Gelombang kedatangan wisatawan pasca-pandemi telah membawa dampak meresahkan di salah satu lanskap alam paling ikonik di Jepang, Hutan Bambu Arashiyama di Kyoto, yang kini menghadapi kerusakan parah akibat tindakan vandalisme oleh turis. Fenomena "wisata gangguan" atau "meiwaku" ini telah menyebabkan ratusan batang bambu di situs Warisan Dunia UNESCO tersebut dicoret-coret dengan ukiran nama, inisial, dan pesan pribadi.
Inspeksi terbaru pada November 2025 mengungkap setidaknya 350 batang bambu di Hutan Bambu Arashiyama, sebuah Distrik Pemandangan Indah Nasional, telah dirusak dengan ukiran menggunakan benda tajam seperti pisau atau kunci. Kerusakan ini memicu kemarahan publik setelah insiden sekelompok turis Malaysia tertangkap kamera mengukir huruf "M" pada batang bambu, yang kemudian disiarkan oleh program berita Jepang NEWS 23 dan viral di media sosial.
Hutan Bambu Arashiyama, yang terletak di bagian barat laut Kyoto, telah menjadi daya tarik wisatawan domestik dan internasional sejak Periode Heian (794-1185) dan merupakan salah satu lokasi paling banyak difoto di Jepang. Namun, lonjakan wisatawan global, dengan Jepang mencatat hampir 27 juta kunjungan hingga September 2024 dan 36,87 juta kunjungan internasional sepanjang tahun itu, merupakan angka tertinggi dalam sejarah pariwisata negara tersebut, telah memperburuk masalah vandalisme ini.
Ishikawa Keisuke, ketua Asosiasi Jalan Perbelanjaan Arashiyama dan pemilik toko khusus barang-barang bambu, menyatakan keprihatinannya. "Sangat menyedihkan grafiti tersebut merusak pemandangan yang indah. Sangat menyedihkan juga bahwa kita harus mengeluarkan uang untuk memperbaikinya. Kami sangat ingin mereka menghentikannya," katanya. Kerusakan ini bersifat permanen; ukiran yang dalam dapat membahayakan kesehatan bambu karena semua pohon bambu terhubung oleh akarnya, dan kerusakan pada satu batang dapat memengaruhi seluruh rumpun.

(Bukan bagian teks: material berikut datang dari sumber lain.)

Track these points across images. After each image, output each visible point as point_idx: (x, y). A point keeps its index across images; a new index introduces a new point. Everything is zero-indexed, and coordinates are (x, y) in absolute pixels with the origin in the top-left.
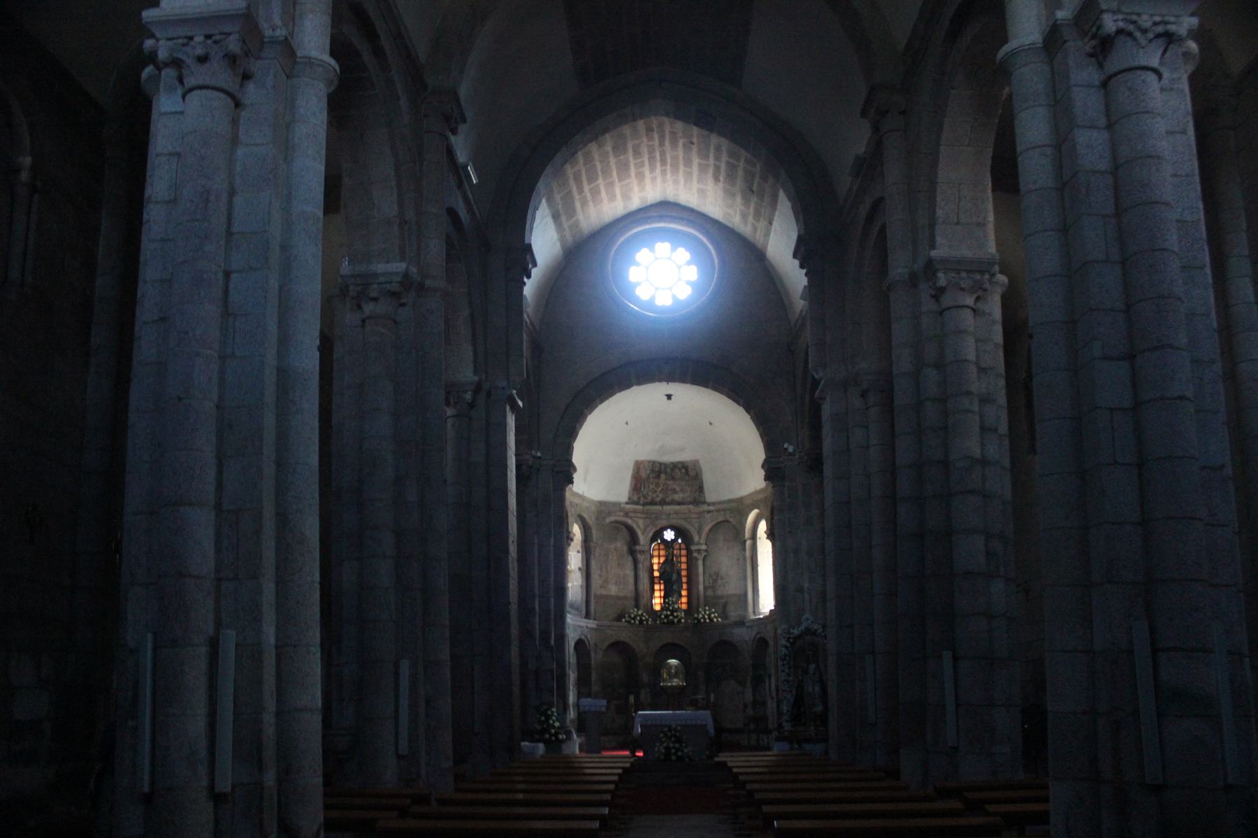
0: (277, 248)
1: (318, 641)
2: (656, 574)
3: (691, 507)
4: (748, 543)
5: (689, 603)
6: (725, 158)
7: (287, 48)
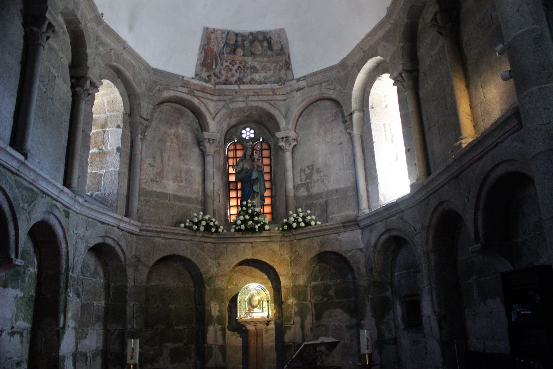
2: (232, 178)
3: (276, 86)
4: (356, 116)
5: (272, 213)
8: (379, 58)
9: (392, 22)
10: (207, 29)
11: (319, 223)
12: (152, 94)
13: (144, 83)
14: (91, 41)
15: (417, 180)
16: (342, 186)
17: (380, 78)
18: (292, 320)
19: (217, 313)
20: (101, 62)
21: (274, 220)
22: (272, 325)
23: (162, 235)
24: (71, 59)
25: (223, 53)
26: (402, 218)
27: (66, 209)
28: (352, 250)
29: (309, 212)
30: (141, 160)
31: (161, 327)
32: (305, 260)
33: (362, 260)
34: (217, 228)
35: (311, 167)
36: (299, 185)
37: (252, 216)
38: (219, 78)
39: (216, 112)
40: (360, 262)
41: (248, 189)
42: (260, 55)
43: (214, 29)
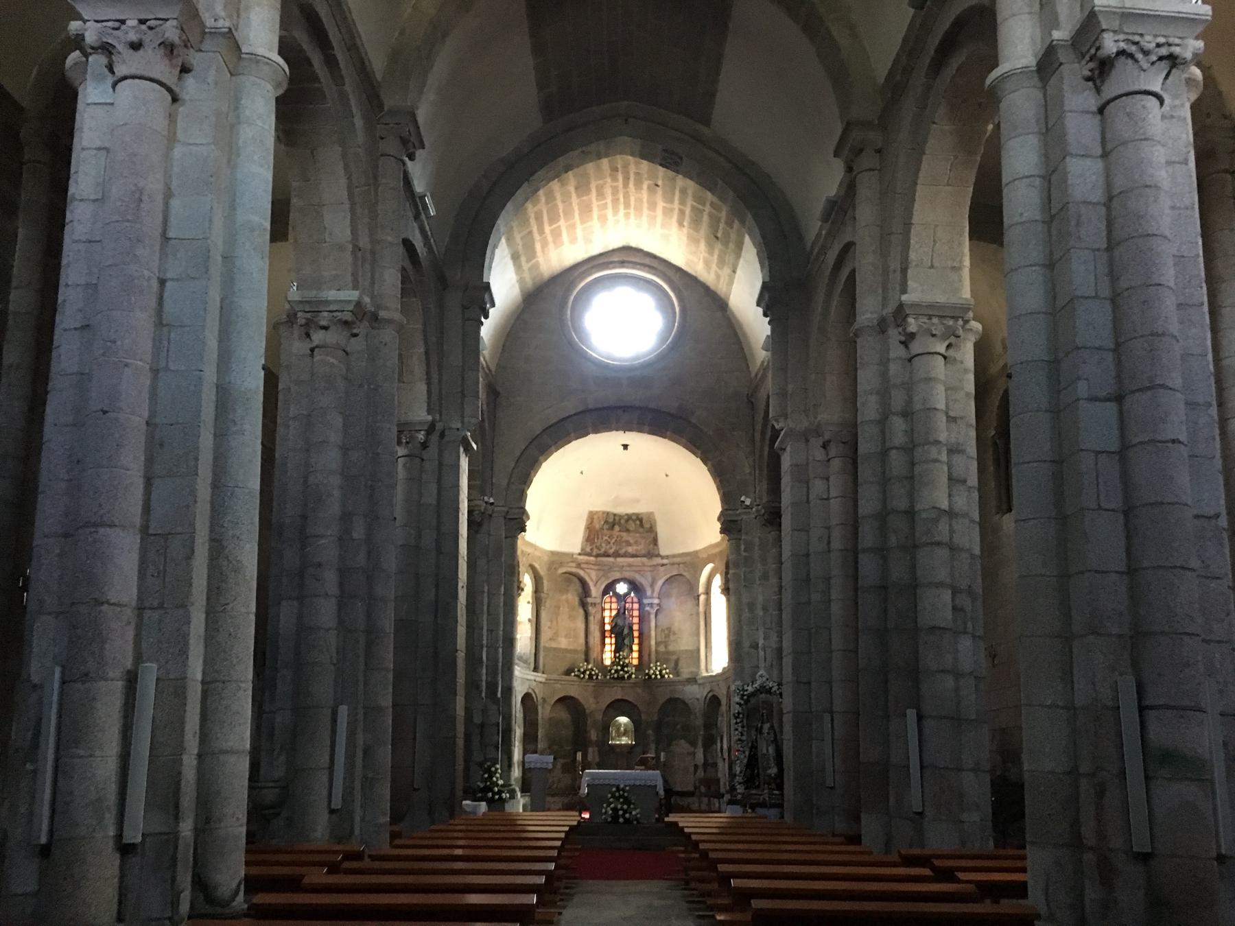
0: (220, 259)
1: (250, 676)
2: (608, 627)
3: (644, 559)
4: (702, 598)
5: (640, 658)
6: (690, 202)
7: (231, 40)
16: (690, 648)
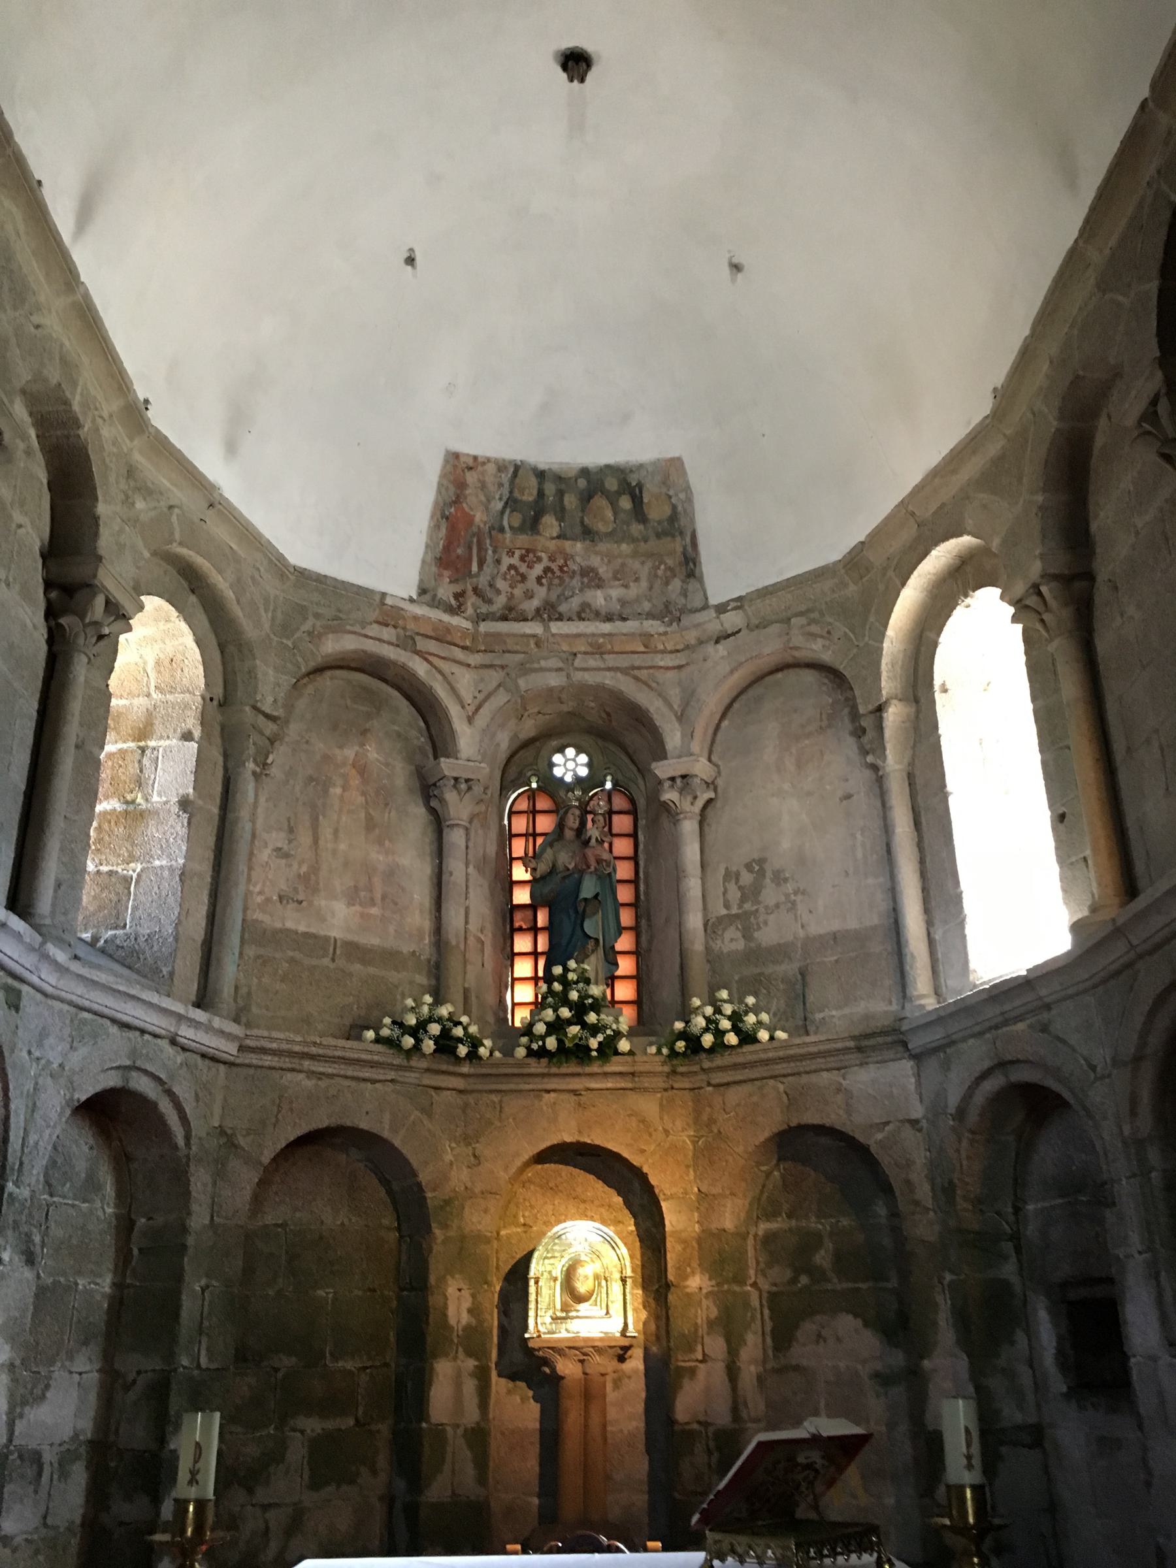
2: (522, 896)
4: (894, 715)
5: (638, 1003)
8: (966, 540)
9: (1008, 432)
10: (457, 456)
11: (781, 1035)
12: (290, 644)
13: (266, 611)
14: (112, 478)
15: (1094, 909)
16: (852, 924)
17: (968, 601)
18: (699, 1348)
19: (465, 1318)
20: (140, 543)
21: (644, 1026)
22: (636, 1363)
23: (306, 1064)
24: (48, 529)
25: (502, 530)
26: (1045, 1028)
27: (10, 981)
28: (888, 1123)
29: (751, 1000)
30: (254, 836)
31: (286, 1362)
32: (740, 1149)
33: (920, 1157)
34: (475, 1043)
35: (757, 866)
36: (720, 920)
37: (580, 1010)
38: (490, 602)
39: (477, 702)
40: (911, 1160)
41: (567, 927)
42: (610, 535)
43: (475, 458)
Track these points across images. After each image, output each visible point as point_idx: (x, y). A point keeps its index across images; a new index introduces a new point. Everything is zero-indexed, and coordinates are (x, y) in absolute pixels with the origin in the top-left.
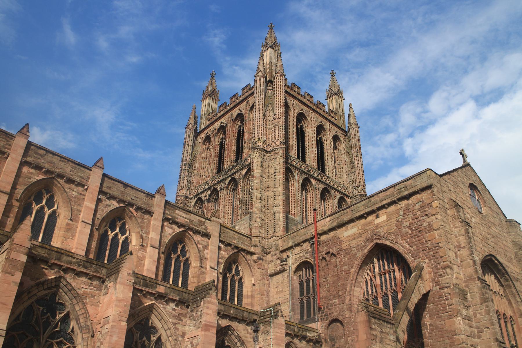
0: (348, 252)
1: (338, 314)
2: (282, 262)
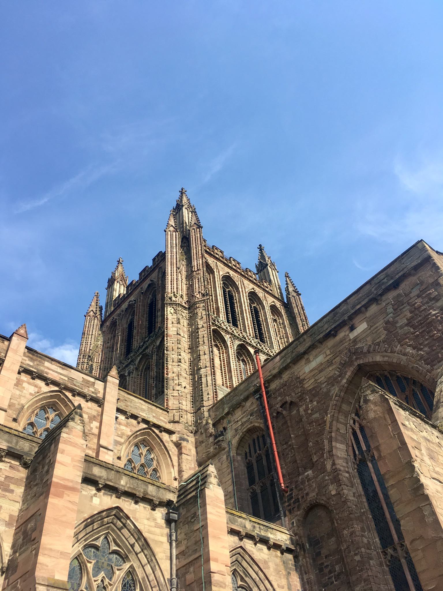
0: (315, 392)
1: (317, 494)
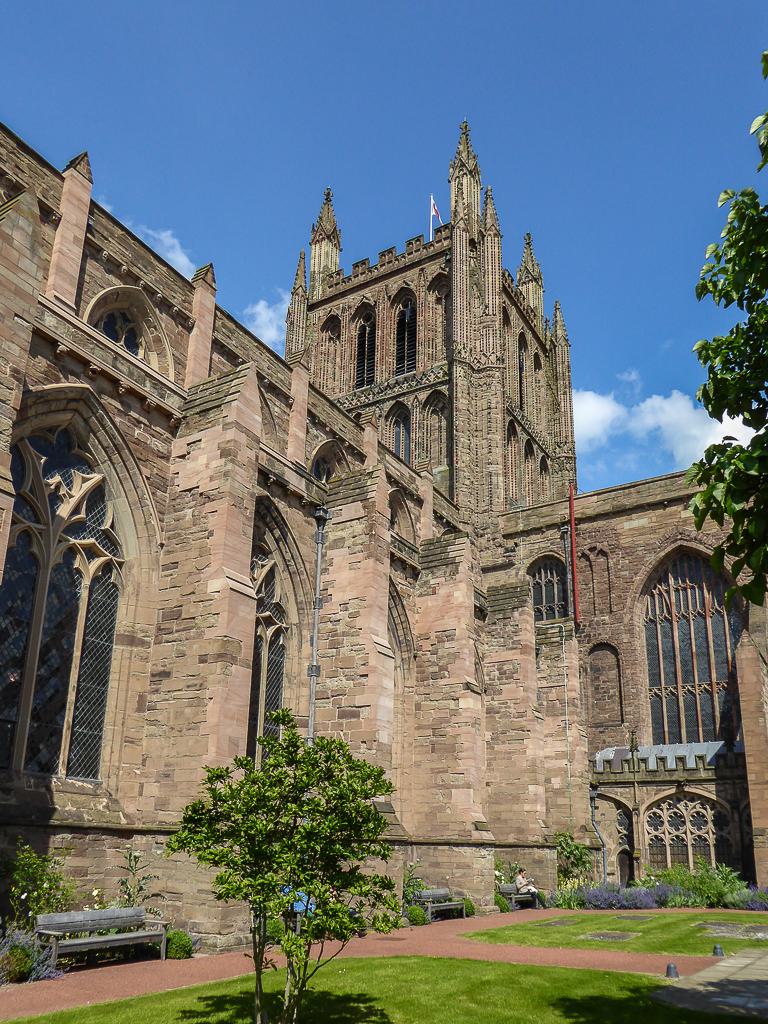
2: (507, 550)
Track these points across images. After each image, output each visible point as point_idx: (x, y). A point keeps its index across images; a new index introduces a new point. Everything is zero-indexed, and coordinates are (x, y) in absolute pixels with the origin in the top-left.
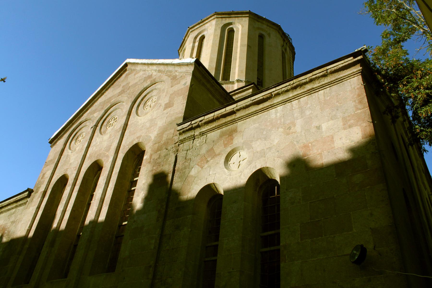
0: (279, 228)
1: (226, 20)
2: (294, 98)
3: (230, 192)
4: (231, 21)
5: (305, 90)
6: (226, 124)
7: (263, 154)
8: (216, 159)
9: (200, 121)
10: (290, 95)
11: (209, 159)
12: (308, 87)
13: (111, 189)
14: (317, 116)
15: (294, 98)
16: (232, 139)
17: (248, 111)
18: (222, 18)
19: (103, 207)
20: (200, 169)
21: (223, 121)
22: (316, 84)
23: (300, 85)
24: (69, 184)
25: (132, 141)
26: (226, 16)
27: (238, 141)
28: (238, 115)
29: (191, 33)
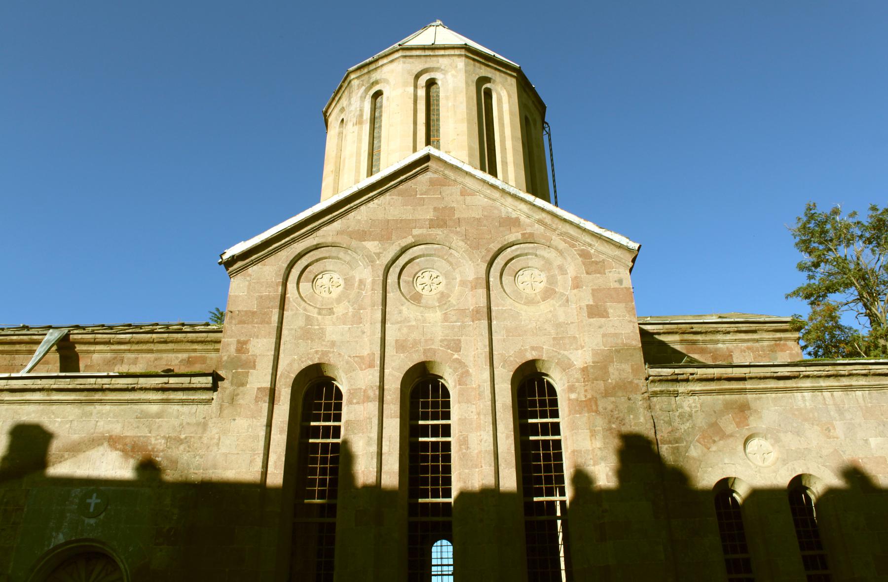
0: (526, 522)
1: (480, 68)
2: (827, 388)
3: (757, 495)
4: (489, 75)
5: (842, 384)
6: (731, 391)
7: (801, 455)
8: (730, 441)
9: (692, 374)
10: (823, 383)
11: (716, 439)
12: (845, 382)
13: (507, 437)
14: (860, 425)
15: (827, 388)
16: (746, 419)
17: (762, 385)
18: (474, 60)
19: (272, 432)
20: (706, 450)
21: (727, 385)
22: (854, 382)
23: (837, 376)
24: (392, 406)
25: (522, 352)
26: (483, 61)
27: (754, 423)
28: (748, 385)
29: (402, 60)
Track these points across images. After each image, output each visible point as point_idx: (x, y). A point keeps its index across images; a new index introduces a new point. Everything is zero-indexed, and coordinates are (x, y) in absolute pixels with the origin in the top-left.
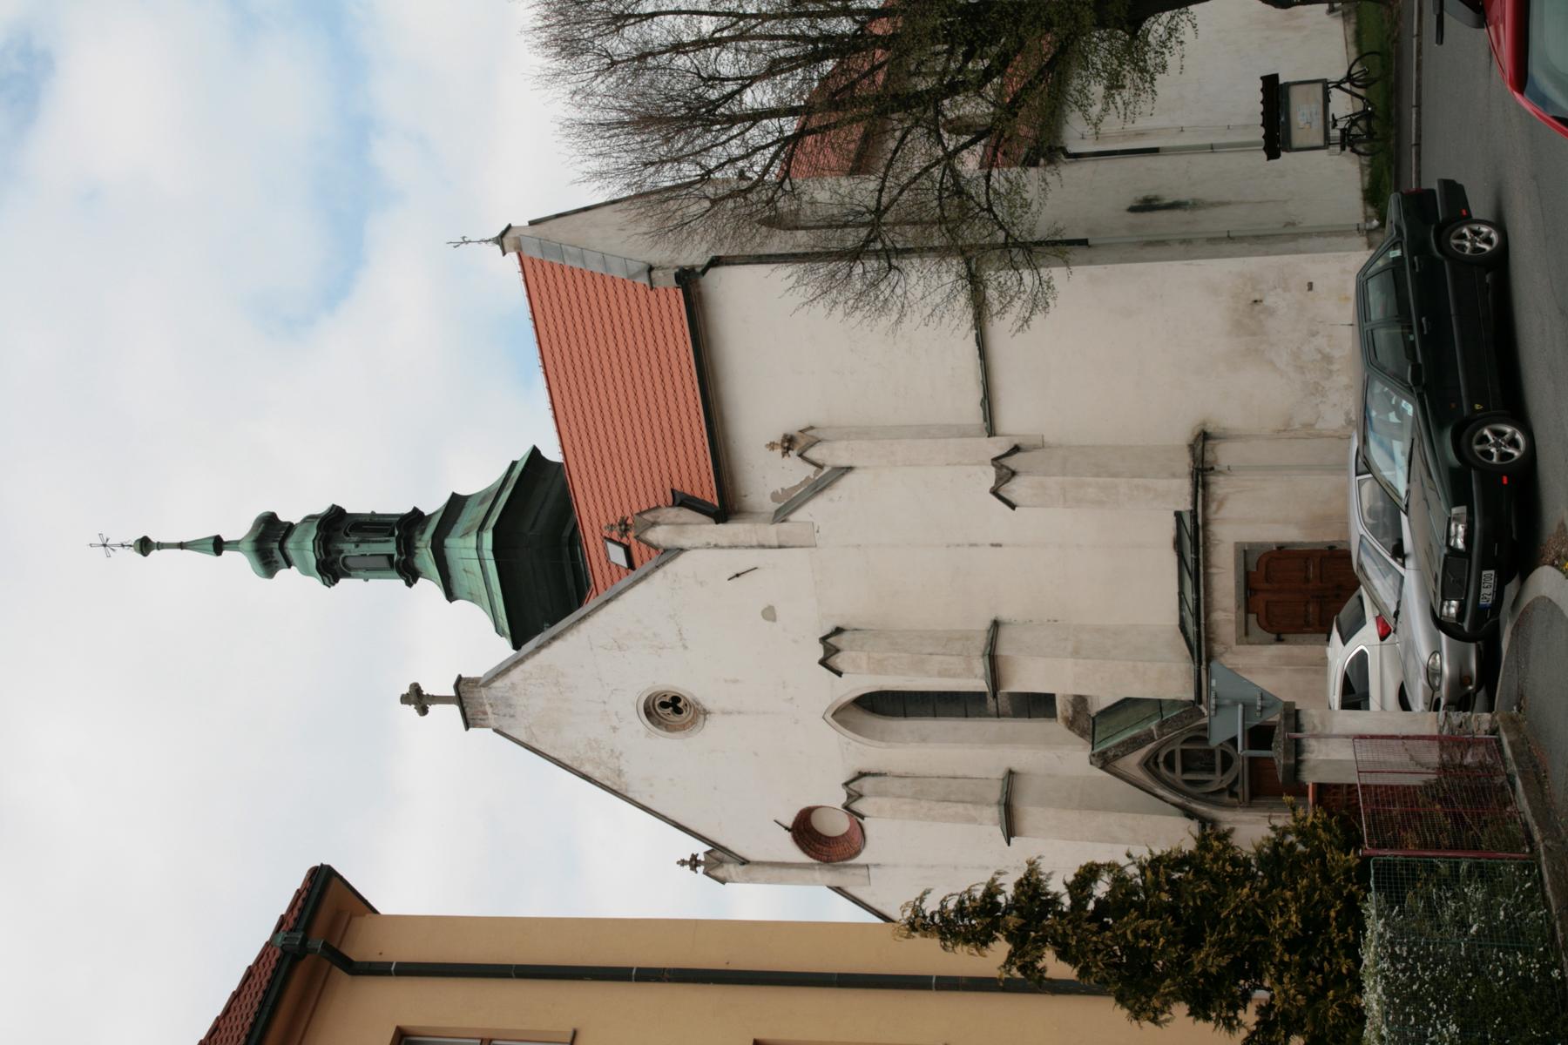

Menanggapi masalah yang terus berlanjut, Pemerintah Kota Kyoto sedang mempertimbangkan untuk menebang batang bambu yang rusak paling parah demi alasan keamanan dan estetika. Sebelumnya, upaya sukarelawan telah dilakukan untuk menutupi coretan dengan selotip hijau untuk menyamarkan kerusakan dan mencegah tindakan serupa. Polisi Prefektur Kyoto menegaskan bahwa tindakan mengukir bambu termasuk tindak pidana perusakan properti. Insiden ini bukan yang pertama; laporan dari tahun 2018 juga mencatat lebih dari 100 pohon bambu dirusak dengan ukiran dalam berbagai bahasa.
Vandalisme ini merupakan bagian dari tantangan lebih luas yang dihadapi Jepang akibat "overtourism," yang juga mencakup masalah kebersihan, keributan publik, dan perusakan situs budaya lainnya, seperti Kuil Meiji Jingu di Tokyo. Pemerintah Jepang telah mulai menerapkan langkah-langkah, termasuk denda hingga 50.000 yen (sekitar Rp 5,2 juta) di beberapa prefektur untuk perilaku tidak tertib, meskipun fokus utamanya tetap pada edukasi dan pencegahan. Sementara pendapatan pariwisata telah menyumbang 5,86 triliun yen (sekitar 37,5 miliar dolar AS) bagi perekonomian Jepang, biaya jangka panjang untuk pemulihan situs-situs alam dan warisan budaya yang rusak, serta potensi dampak pada citra Jepang sebagai tujuan wisata, perlu dipertimbangkan secara serius. Pemerintah juga berupaya mempromosikan destinasi tersembunyi untuk mengurangi tekanan pada lokasi populer. Perlindungan warisan alam seperti Hutan Bambu Arashiyama krusial untuk menjaga daya tarik Jepang bagi generasi mendatang.